#### [Excerpted text]
┌──

November 23, 2021

Celebrating World Toilet Day

Every year on the 19 of November, Mercy International Association celebrates World Toilet Day. While it may seem odd to commemorate a piece of sanitary hardware, World Toilet Day acknowledges one of the largest inequalities in our world: access to clean and safe sanitation. 


As of today, 3.6 billion people are living without access to toilets, meaning that nearly half of the world’s population doesn’t have safe and sanitary ways to dispose of and treat human waste, either on or off-site. Without the necessary equipment, water is contaminated and that affects drinking water, food crops, rivers, and beaches, leading to widespread disease and threats to the overall health of a community. The issues surrounding proper sanitation have only been exacerbated by the COVID-19 pandemic, when it became clear that proper sanitation services can save lives. Furthermore, the lack of access to toilets contributes to climate change. According to Sanitation and Water for All (SWA),  untreated sewage and human waste produce methane and nitrous oxide, which can cause harmful climate effects.

└──

#### [Your tasks]
(a) Answer these questions from the World Toilet Day post:
(i) On what date each year does Mercy International Association celebrate World Toilet Day?
(ii) How many people are living without access to toilets?
(iii) Which two gases do untreated sewage and human waste produce, according to Sanitation and Water for All?
(b) Please decide whether each statement agrees with the World Toilet Day post, and quote the words that settle it.
(i) Mercy International Association celebrates World Toilet Day in December.
(ii) The COVID-19 pandemic made the issues around proper sanitation worse.
(iii) The post says the lack of toilets has no connection to climate change.
(c) Carry on the World Toilet Day post, starting after its last sentence.

Dataset entries:
┌──

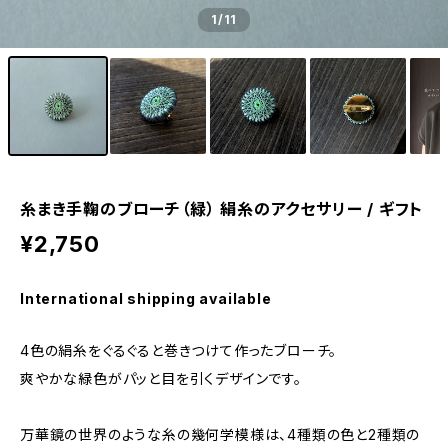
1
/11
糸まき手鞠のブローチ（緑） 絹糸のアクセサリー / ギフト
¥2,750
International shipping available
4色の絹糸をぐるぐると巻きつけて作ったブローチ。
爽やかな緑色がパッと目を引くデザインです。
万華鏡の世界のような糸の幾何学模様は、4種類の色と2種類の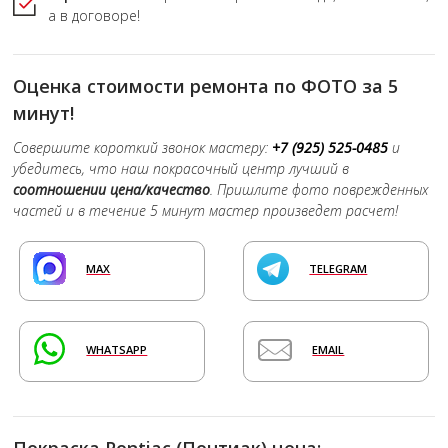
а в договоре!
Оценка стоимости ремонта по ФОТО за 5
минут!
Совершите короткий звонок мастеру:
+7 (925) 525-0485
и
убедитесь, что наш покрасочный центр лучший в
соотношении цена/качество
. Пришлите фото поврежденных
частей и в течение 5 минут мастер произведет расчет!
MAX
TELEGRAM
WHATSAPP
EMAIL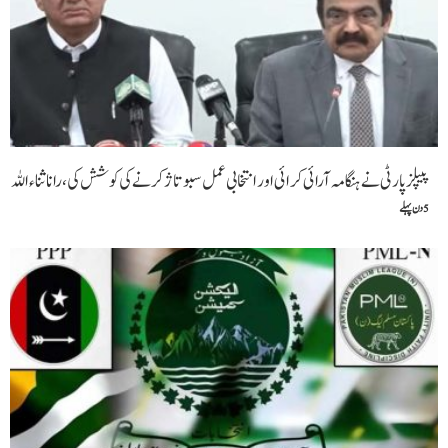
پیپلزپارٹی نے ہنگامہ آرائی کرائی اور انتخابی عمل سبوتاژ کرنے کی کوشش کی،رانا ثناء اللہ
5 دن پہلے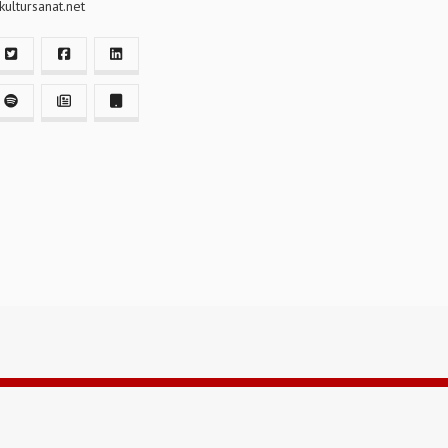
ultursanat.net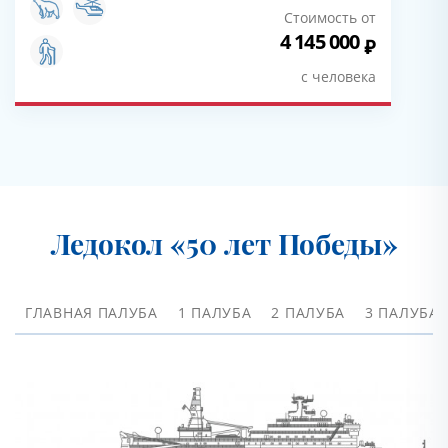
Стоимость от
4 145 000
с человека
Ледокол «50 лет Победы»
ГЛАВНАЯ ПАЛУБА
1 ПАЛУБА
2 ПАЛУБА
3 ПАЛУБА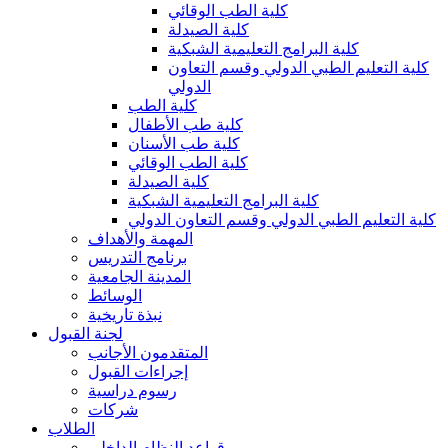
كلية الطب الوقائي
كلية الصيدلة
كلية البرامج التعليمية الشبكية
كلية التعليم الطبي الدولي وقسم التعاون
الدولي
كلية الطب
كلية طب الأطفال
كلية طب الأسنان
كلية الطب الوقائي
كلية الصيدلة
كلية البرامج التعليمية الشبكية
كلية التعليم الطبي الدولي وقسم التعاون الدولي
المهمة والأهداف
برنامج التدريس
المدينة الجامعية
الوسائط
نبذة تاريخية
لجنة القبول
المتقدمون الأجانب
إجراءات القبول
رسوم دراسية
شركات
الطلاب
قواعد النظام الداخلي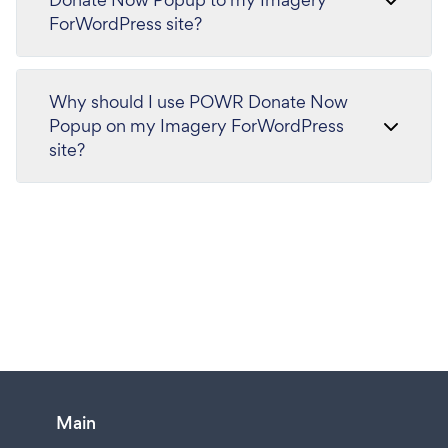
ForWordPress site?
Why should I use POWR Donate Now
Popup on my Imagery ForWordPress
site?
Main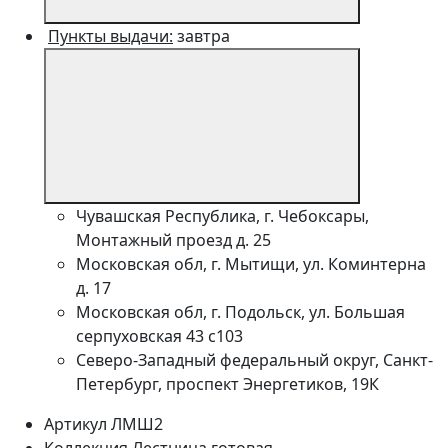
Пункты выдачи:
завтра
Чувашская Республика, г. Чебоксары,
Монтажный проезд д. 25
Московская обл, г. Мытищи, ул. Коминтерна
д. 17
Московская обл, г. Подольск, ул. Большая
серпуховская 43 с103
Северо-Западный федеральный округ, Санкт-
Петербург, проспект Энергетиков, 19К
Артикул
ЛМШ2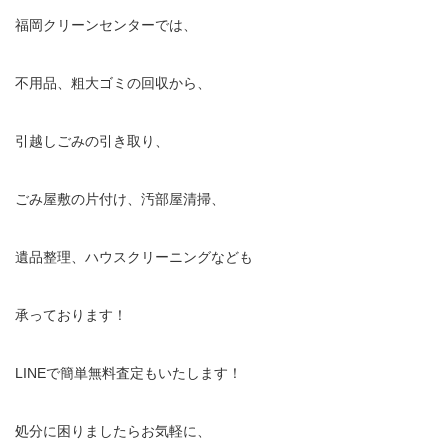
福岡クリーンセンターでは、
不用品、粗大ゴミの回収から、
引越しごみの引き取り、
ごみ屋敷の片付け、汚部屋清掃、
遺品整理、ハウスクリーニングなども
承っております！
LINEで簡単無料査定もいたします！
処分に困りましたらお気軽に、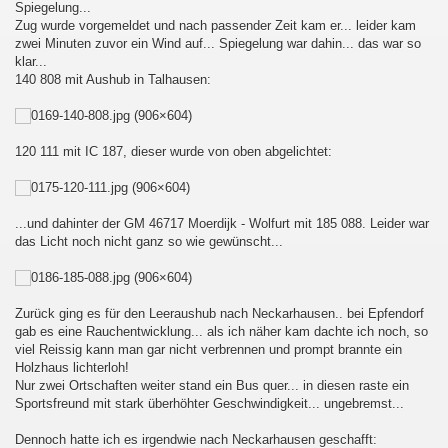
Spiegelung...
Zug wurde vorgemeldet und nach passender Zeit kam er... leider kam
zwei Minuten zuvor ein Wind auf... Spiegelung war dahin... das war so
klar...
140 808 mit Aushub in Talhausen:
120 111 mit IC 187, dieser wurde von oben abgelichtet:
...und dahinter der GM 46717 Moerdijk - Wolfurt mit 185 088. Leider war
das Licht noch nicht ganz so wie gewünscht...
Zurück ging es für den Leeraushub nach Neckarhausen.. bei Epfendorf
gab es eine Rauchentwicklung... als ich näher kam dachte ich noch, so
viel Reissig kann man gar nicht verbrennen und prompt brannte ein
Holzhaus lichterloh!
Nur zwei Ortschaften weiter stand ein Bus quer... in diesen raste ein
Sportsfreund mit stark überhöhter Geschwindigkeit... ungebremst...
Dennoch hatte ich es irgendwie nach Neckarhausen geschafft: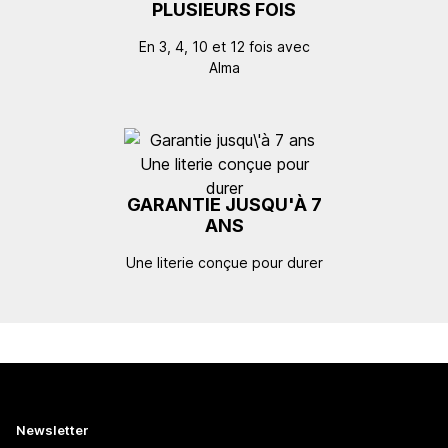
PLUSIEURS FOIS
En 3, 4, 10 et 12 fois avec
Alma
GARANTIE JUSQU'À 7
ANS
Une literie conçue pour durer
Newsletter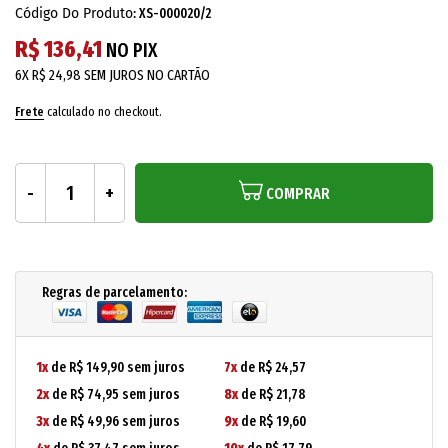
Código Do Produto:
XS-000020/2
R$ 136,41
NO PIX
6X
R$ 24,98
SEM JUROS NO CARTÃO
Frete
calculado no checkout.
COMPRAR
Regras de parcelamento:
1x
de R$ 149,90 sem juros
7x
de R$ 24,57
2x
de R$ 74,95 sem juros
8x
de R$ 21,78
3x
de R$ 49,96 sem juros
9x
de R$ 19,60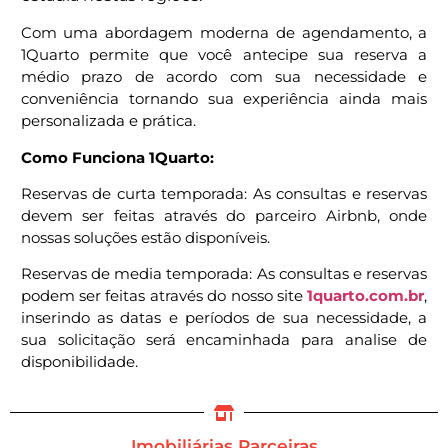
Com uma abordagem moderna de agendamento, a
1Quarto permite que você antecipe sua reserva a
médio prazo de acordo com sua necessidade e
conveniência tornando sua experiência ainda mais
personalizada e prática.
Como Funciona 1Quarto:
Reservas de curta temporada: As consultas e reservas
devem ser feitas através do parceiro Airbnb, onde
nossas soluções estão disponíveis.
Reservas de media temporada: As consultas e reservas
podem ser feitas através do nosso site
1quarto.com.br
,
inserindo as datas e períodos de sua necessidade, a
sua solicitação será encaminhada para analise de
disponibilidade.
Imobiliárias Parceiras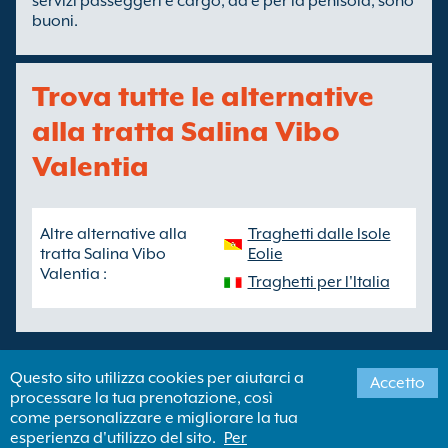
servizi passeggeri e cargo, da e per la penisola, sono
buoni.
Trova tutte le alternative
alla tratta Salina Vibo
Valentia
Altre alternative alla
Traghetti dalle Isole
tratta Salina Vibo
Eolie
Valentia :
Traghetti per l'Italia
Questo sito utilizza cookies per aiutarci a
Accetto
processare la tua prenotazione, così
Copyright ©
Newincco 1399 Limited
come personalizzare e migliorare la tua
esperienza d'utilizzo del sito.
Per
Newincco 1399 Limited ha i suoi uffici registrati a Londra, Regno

└──

#### [Answers by item number]
(a)
(i) The 19 of November
(ii) 3.6 billion
(iii) Methane and nitrous oxide

(b)
(i) No: "Every year on the 19 of November, Mercy International Association celebrates World Toilet Day."
(ii) Yes: "The issues surrounding proper sanitation have only been exacerbated by the COVID-19 pandemic"
(iii) No: "the lack of access to toilets contributes to climate change."

(c)
The health, social, economic, and climate repercussions of unhygienic toilets, or the lack of any sanitation facilities, are real. In order to combat this problem, there needs to be international intervention where world leaders and policymakers come together to find sustainable, ethical, and safe ways to ensure that every person has access to a toilet. Despite the urgency and relevance of this issue, there is still little push for change by world leaders. In fact, these issues were just discussed at COP26 where SWA called upon leaders to “ensure that marginalized groups, including women and children, gain access to running water, soap, and toilets for their health and dignity, which is a key part of building climate resilience.” As of yet, there have been no formal solutions agreed upon at COP that addresses this issue. 


Mercy International Association urges world leaders to listen to organizations like SWA. Not only is the topic of access to toilets and sanitation essential to human life but it also is key to accomplishing the UN Sustainable Development Goals (SDGs). From SDG3 (ensuring health and well-being for all) to SDG6 (ensuring water and sanitation for all), the implementation of international policies that tackle the lack of access to toilets will only aid the UN in accomplishing its goals.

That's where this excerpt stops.